Our novel study suggests non-specific enteritis is a relatively frequent finding in capsule endoscopy practice, in our cohort 13% of capsule studies had inflammatory lesions not meeting a diagnostic threshold. While the majority settled on follow up 49%, almost 1:5 were ultimately diagnosed with Crohn’s disease. Figures which are in keeping with follow up data of patients with acute isolated active ileitis, even though all our subjects had a negative ileo-colonoscopy prior to capsule endoscopy.
An indication of suspected Crohn’s disease for capsule endoscopy was strongly associated with subsequent Crohn’s on follow up, OR 9. Not surprisingly, patients with a subsequent diagnosis of IBS were also more likely to have been referred with suspected Crohn’s disease. However, CD patients alone were more likely to have an abnormal / elevated base line Lewis Score, OR 6. Of note traditional IBD associated biomarkers, CRP and FC did not predict small bowel CD, nor did the extent or distribution of inflammatory lesions. This finding is in keeping with previous longitudinal studies of isolated terminal ileitis on ileo-colonoscopy which demonstrated a positive association with symptoms and subsequent Crohn’s development and a lack of predictive value for either biomarkers, baseline histology or family history [12, 13, 15, 16]. Unfortunately, the Lewis score alone is not a sensitive test for CD. The combination of both indication and Lewis score may be helpful in predicting subsequent CD in NSE patients and warrants further study.
The finding that more subjects without significant gastrointestinal disease on follow up were anemic may simply reflect the fact that the largest indication for CE in our practice is anemia with or without overt gastrointestinal bleeding. None had concomitant vascular small bowel lesions.
Of interest is the significant number of patients in our cohort who were ultimately diagnosed with NSAID related enteritis (14%). While our unit’s patient information and advice leaflet specifically requests patients to avoid NSAID’s for 6 weeks prior to their capsule endoscopy, and current medications are documented on the day of their procedure, the video readers were not always aware of the possibility. Only on subsequent review with a targeted medication history, including over the counter formulations, was the diagnosis established. This highlights the already identified need to interpret inflammatory lesions with a full knowledge of the patient’s clinical history [8]. Of interest is the finding that NSAID related disease on follow up was associated with older age. As such this cohort were more likely to have increased numbers of comorbidities and poly-pharmacy may have contributed to the problem.
Our study has several limitations. Firstly the majority of cases, 52% (169/ 326) with enteritis either Crohn’s or NSE, were performed on patients from outside our institution with no available follow up data. Despite this our cohort represents the largest NSE capsule study (n = 88), with a median follow up of almost 2 years.

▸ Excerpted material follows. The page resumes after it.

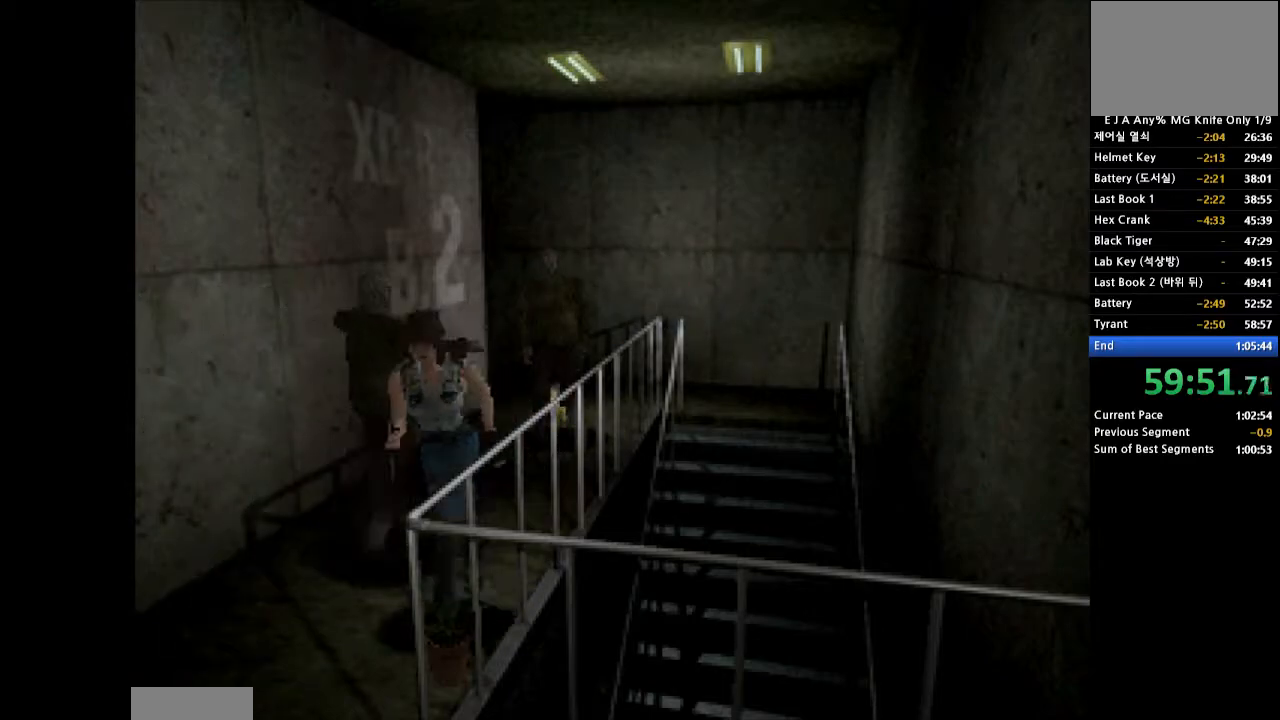
{"buttons": ["CROSS", "DPAD_UP", "DPAD_LEFT"], "events": []}
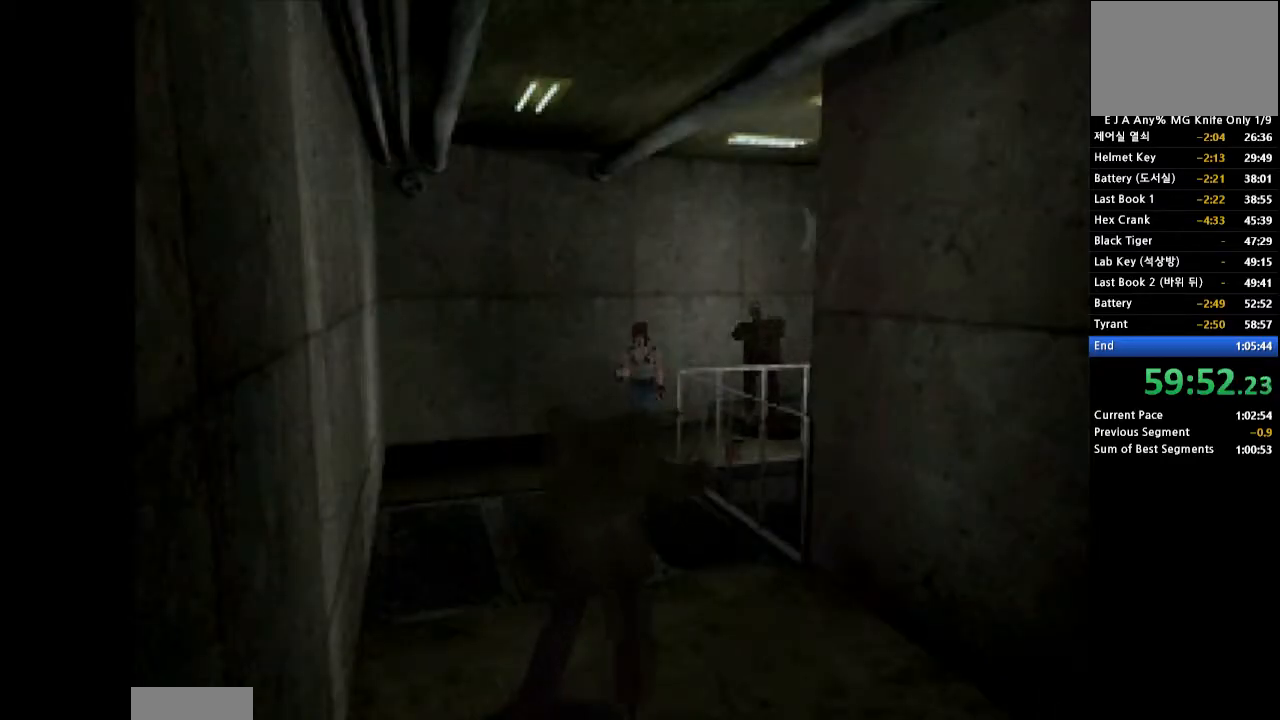
{"buttons": ["DPAD_UP", "DPAD_RIGHT"], "events": [[217, "CROSS", "up"], [217, "DPAD_LEFT", "up"], [217, "DPAD_UP", "up"], [300, "DPAD_RIGHT", "down"], [300, "DPAD_UP", "down"]]}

In addition, with the ready availability of device assisted enteroscopy and capsule endoscopy at our institution, a significant proportion of our population underwent additional endoscopic investigations as well as gastroenterology clinical review adding weight to our findings. On the other hand only a small proportion underwent subsequent dedicated small bowel imaging (20%). It is likely that many, particularly those with suspected Crohn’s disease, already had negative imaging, in keeping with CE referral practice and local guidelines. While there is evidence to link terminal ileal narrowing on CT scans with a subsequent diagnosis of Crohn’s disease on ileocolonoscopy [14], evidence from a recent prospective study of patients with abnormal small bowel MRE findings with a negative initial ileo-colonoscopy suggested few develop significant disease (12%) [10]. As such the added value of subsequent imaging may be low.